特筆すべきは、総額1000万ユーロ(約16億円)にものぼる巨額な賞金が大会参加全チーム、各国のリーグ協会、アイスホッケー連盟にまで分配されるシステムであろう。
大会の全参加チームには 特別協賛金として30万ユーロ(約4800万円)が授与されるほか、 以降予選リーグで勝利を重ねるごとに5万ユーロ(約800万円)の勝利ボーナス、決勝トーナメント進出チームには20万ユーロ(約3000万円)の報奨金、優勝チーム賞金100万ユーロ(約1億5千万円)、準優勝50万ユーロ(約8000万円)と巨額の報酬が大会主催者から支給されることが約束されている。
2年後の2009-2010シーズンからはさらに規模を拡大し、参加枠を24チームに増やして予選ラウンドも2回に分けて行う予定だという。またこの大会に呼応したヨーロッパの新クラブランキングシステムも導入されるなど、同大会がヨーロッパのアイスホッケー界を大きく変えるものとなりそうだ。

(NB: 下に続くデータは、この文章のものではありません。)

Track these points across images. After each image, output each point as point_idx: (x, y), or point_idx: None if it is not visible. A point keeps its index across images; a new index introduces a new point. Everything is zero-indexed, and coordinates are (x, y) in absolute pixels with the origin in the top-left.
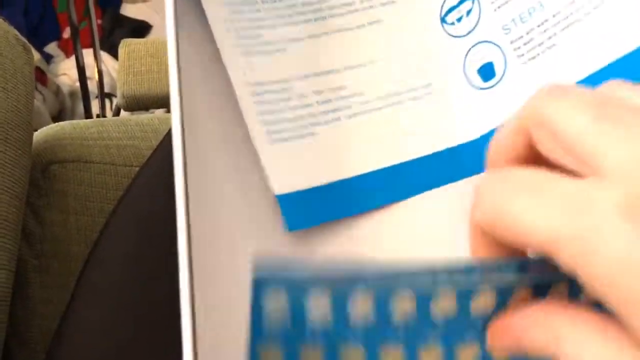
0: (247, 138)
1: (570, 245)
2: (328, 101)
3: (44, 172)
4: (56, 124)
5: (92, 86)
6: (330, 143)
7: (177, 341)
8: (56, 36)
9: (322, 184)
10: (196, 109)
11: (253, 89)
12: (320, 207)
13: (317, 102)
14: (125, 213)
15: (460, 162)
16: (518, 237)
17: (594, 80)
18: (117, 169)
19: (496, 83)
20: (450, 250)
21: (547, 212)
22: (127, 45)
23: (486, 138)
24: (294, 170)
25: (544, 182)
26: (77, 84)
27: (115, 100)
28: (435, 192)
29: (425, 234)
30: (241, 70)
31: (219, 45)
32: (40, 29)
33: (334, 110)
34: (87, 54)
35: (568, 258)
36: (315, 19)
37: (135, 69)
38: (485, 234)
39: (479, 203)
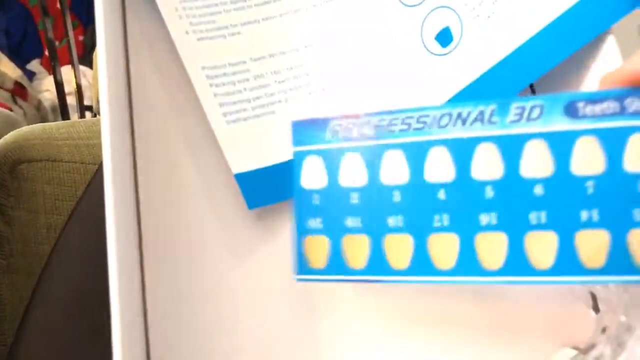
0: (203, 120)
1: None
2: (286, 80)
3: (11, 172)
4: (27, 126)
5: (72, 100)
6: (290, 121)
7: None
8: (38, 54)
9: (282, 161)
10: (148, 96)
11: (208, 73)
12: (280, 184)
13: (275, 81)
14: (91, 201)
15: None
16: None
17: (552, 30)
18: (86, 167)
19: (454, 47)
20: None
21: None
22: None
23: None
24: (252, 149)
25: None
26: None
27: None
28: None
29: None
30: (196, 55)
31: (172, 32)
32: (22, 47)
33: (292, 89)
34: (67, 71)
35: None
36: (269, 1)
37: None
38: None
39: None
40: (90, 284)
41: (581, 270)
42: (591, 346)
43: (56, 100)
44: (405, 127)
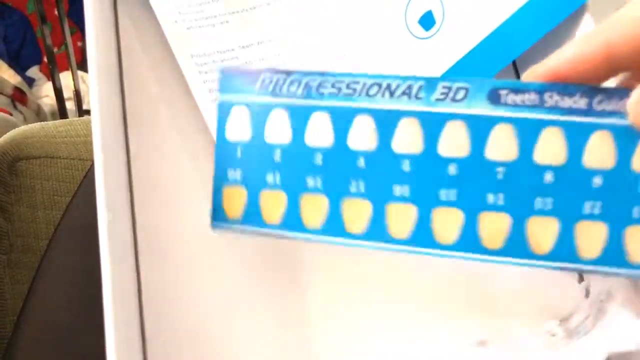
0: (193, 107)
1: None
2: (274, 67)
3: (10, 169)
4: (25, 125)
5: (71, 106)
6: None
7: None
8: (38, 60)
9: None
10: (139, 85)
11: (198, 60)
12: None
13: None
14: (85, 194)
15: None
16: None
17: (530, 7)
18: (84, 163)
19: (437, 31)
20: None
21: None
22: None
23: None
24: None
25: None
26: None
27: None
28: None
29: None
30: (185, 43)
31: (161, 21)
32: (21, 54)
33: None
34: (66, 77)
35: None
36: None
37: None
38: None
39: None
40: (86, 274)
41: (481, 249)
42: (568, 318)
43: (55, 105)
44: (335, 90)
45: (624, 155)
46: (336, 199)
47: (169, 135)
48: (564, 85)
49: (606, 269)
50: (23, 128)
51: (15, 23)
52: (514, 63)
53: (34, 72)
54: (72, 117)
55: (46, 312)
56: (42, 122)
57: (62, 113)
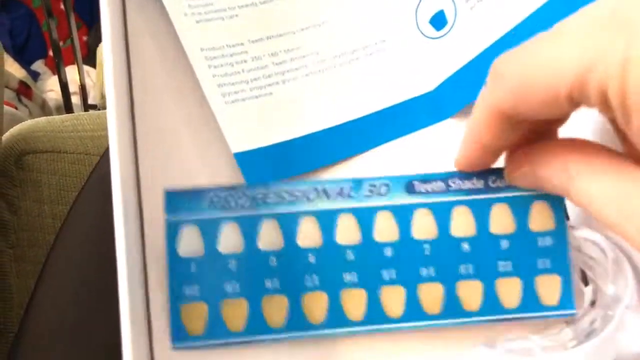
0: (202, 101)
1: (605, 63)
2: (283, 62)
3: (17, 163)
4: (32, 119)
5: (77, 100)
6: (287, 101)
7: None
8: (43, 54)
9: (280, 141)
10: (147, 78)
11: (207, 54)
12: (278, 163)
13: (273, 63)
14: (93, 187)
15: (417, 113)
16: (550, 78)
17: (544, 12)
18: (91, 158)
19: (448, 31)
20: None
21: (578, 39)
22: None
23: (441, 88)
24: (250, 128)
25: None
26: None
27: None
28: (392, 144)
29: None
30: (194, 37)
31: (171, 15)
32: (26, 48)
33: (290, 71)
34: (71, 71)
35: (601, 80)
36: None
37: None
38: (500, 117)
39: (498, 77)
40: (94, 268)
41: (424, 316)
42: (577, 319)
43: (60, 100)
44: (279, 199)
45: (521, 220)
46: (295, 295)
47: (177, 130)
48: (462, 172)
49: (525, 314)
50: (29, 122)
51: (21, 17)
52: None
53: (39, 66)
54: (78, 112)
55: (53, 306)
56: (49, 117)
57: (68, 107)
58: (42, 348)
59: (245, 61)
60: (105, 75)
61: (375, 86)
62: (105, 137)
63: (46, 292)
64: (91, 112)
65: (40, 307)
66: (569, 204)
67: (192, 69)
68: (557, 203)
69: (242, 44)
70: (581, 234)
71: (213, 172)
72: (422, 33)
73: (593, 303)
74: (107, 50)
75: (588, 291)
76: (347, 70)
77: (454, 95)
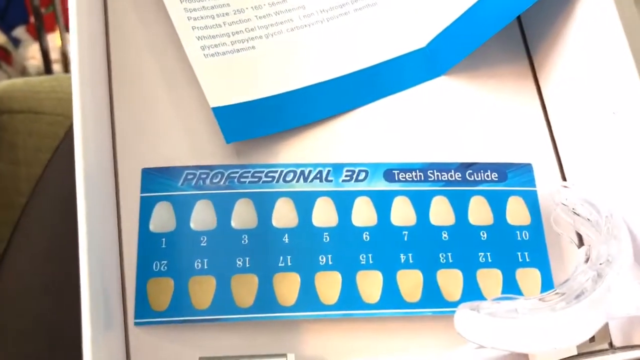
0: (181, 55)
1: None
2: (267, 15)
3: None
4: (9, 80)
5: (59, 68)
6: (270, 56)
7: None
8: (24, 20)
9: (262, 96)
10: (125, 30)
11: (187, 6)
12: (259, 120)
13: (256, 16)
14: (67, 149)
15: (409, 70)
16: None
17: None
18: (68, 120)
19: None
20: (392, 151)
21: None
22: None
23: (434, 44)
24: (231, 83)
25: None
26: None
27: None
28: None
29: (370, 143)
30: None
31: None
32: (7, 13)
33: (274, 25)
34: (53, 38)
35: None
36: None
37: None
38: None
39: None
40: (66, 229)
41: (403, 304)
42: (567, 281)
43: (41, 67)
44: (255, 179)
45: (499, 213)
46: (266, 275)
47: (154, 85)
48: (440, 163)
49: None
50: (6, 82)
51: None
52: (519, 18)
53: (20, 32)
54: None
55: (25, 264)
56: (27, 78)
57: (49, 74)
58: (15, 306)
59: (227, 14)
60: (71, 31)
61: (364, 42)
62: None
63: (19, 250)
64: (69, 74)
65: (12, 266)
66: (564, 164)
67: (170, 21)
68: (531, 199)
69: None
70: (577, 194)
71: (191, 127)
72: None
73: (587, 260)
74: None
75: (581, 252)
76: (335, 25)
77: (448, 50)
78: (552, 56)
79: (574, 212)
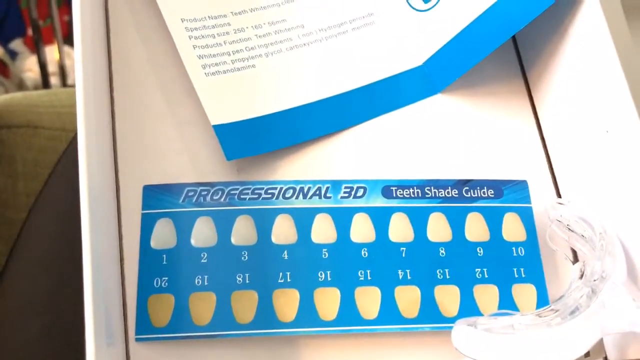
0: (182, 73)
1: None
2: (267, 34)
3: None
4: (8, 94)
5: (56, 81)
6: (270, 75)
7: None
8: (21, 33)
9: (262, 114)
10: (126, 48)
11: (188, 25)
12: (259, 137)
13: (256, 35)
14: (68, 162)
15: (406, 88)
16: None
17: None
18: (68, 134)
19: (436, 3)
20: (390, 168)
21: None
22: None
23: (431, 62)
24: (231, 101)
25: None
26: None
27: None
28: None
29: (367, 160)
30: (175, 7)
31: None
32: (4, 26)
33: (273, 43)
34: (50, 51)
35: None
36: None
37: None
38: None
39: None
40: (67, 242)
41: (401, 319)
42: (562, 297)
43: (38, 80)
44: (255, 196)
45: (495, 229)
46: (266, 292)
47: (156, 102)
48: (437, 180)
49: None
50: (4, 96)
51: None
52: (514, 38)
53: (17, 45)
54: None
55: (26, 280)
56: (25, 92)
57: (46, 87)
58: (14, 322)
59: (228, 33)
60: (76, 47)
61: (362, 60)
62: None
63: (18, 265)
64: (69, 88)
65: (12, 282)
66: (559, 180)
67: (171, 39)
68: (527, 215)
69: (224, 15)
70: (571, 211)
71: (191, 145)
72: (411, 5)
73: (581, 277)
74: (83, 20)
75: (576, 268)
76: (333, 43)
77: (444, 68)
78: (547, 75)
79: (569, 229)
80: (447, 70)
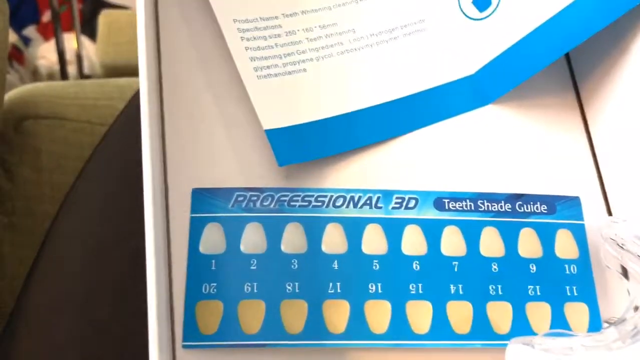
0: (234, 75)
1: None
2: (318, 38)
3: (16, 128)
4: (32, 84)
5: (73, 70)
6: (321, 79)
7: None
8: (35, 19)
9: (313, 120)
10: (176, 49)
11: (240, 26)
12: (311, 143)
13: (307, 39)
14: (101, 159)
15: (457, 97)
16: None
17: None
18: (93, 127)
19: (492, 12)
20: (442, 179)
21: None
22: (107, 16)
23: (483, 72)
24: (283, 105)
25: None
26: (56, 66)
27: None
28: (430, 128)
29: (418, 170)
30: (228, 8)
31: None
32: (18, 12)
33: (324, 47)
34: (67, 38)
35: None
36: None
37: (115, 40)
38: None
39: None
40: (100, 241)
41: (453, 335)
42: (622, 320)
43: (52, 67)
44: (305, 204)
45: (548, 245)
46: (316, 302)
47: (207, 104)
48: (490, 193)
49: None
50: (30, 86)
51: None
52: (567, 56)
53: (30, 31)
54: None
55: (57, 278)
56: (50, 82)
57: (63, 75)
58: (44, 321)
59: (279, 35)
60: (139, 48)
61: (413, 67)
62: (108, 106)
63: (49, 265)
64: (95, 80)
65: (42, 281)
66: (610, 198)
67: (222, 40)
68: (579, 232)
69: (276, 17)
70: (629, 230)
71: (242, 148)
72: (465, 14)
73: (636, 309)
74: (140, 25)
75: (636, 291)
76: (384, 49)
77: (496, 79)
78: (601, 90)
79: (622, 248)
80: (499, 81)
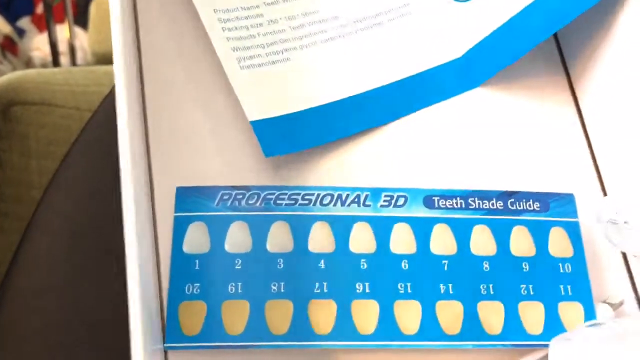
0: (216, 67)
1: None
2: (301, 26)
3: (4, 114)
4: (22, 70)
5: (66, 61)
6: (306, 68)
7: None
8: (29, 11)
9: (299, 110)
10: (157, 41)
11: (221, 16)
12: (297, 134)
13: (290, 27)
14: (84, 145)
15: (445, 81)
16: None
17: None
18: (82, 113)
19: None
20: (432, 176)
21: None
22: (98, 5)
23: (470, 55)
24: (267, 96)
25: None
26: (49, 58)
27: None
28: (419, 123)
29: (408, 167)
30: None
31: None
32: (13, 4)
33: (308, 35)
34: (61, 30)
35: None
36: None
37: (106, 28)
38: None
39: None
40: (84, 224)
41: (442, 336)
42: (621, 303)
43: (46, 59)
44: (292, 202)
45: (541, 244)
46: (301, 302)
47: (190, 98)
48: (481, 191)
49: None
50: (19, 73)
51: None
52: (555, 36)
53: (24, 23)
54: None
55: (41, 261)
56: (39, 69)
57: (56, 66)
58: (28, 304)
59: (261, 24)
60: (113, 38)
61: (399, 52)
62: (98, 93)
63: (32, 249)
64: (83, 67)
65: (25, 265)
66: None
67: (203, 33)
68: (574, 230)
69: (257, 6)
70: (625, 202)
71: (227, 144)
72: None
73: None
74: (115, 14)
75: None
76: (369, 35)
77: (484, 61)
78: (590, 70)
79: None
80: (487, 63)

このビッグプロジェクトには、欧州のアイスホッケーが持つ潜在的なポテンシャルに目をつけたロシアのガスプロムグループをはじめとする複数の投資グループから資金面でのバックアップがある。国からの財政面での援助は一切ないという。IIHFは、この大会が欧州アイスホッケーのさらなるレベルアップとビジネスとしての発展につながるものとして大きな期待をかけている。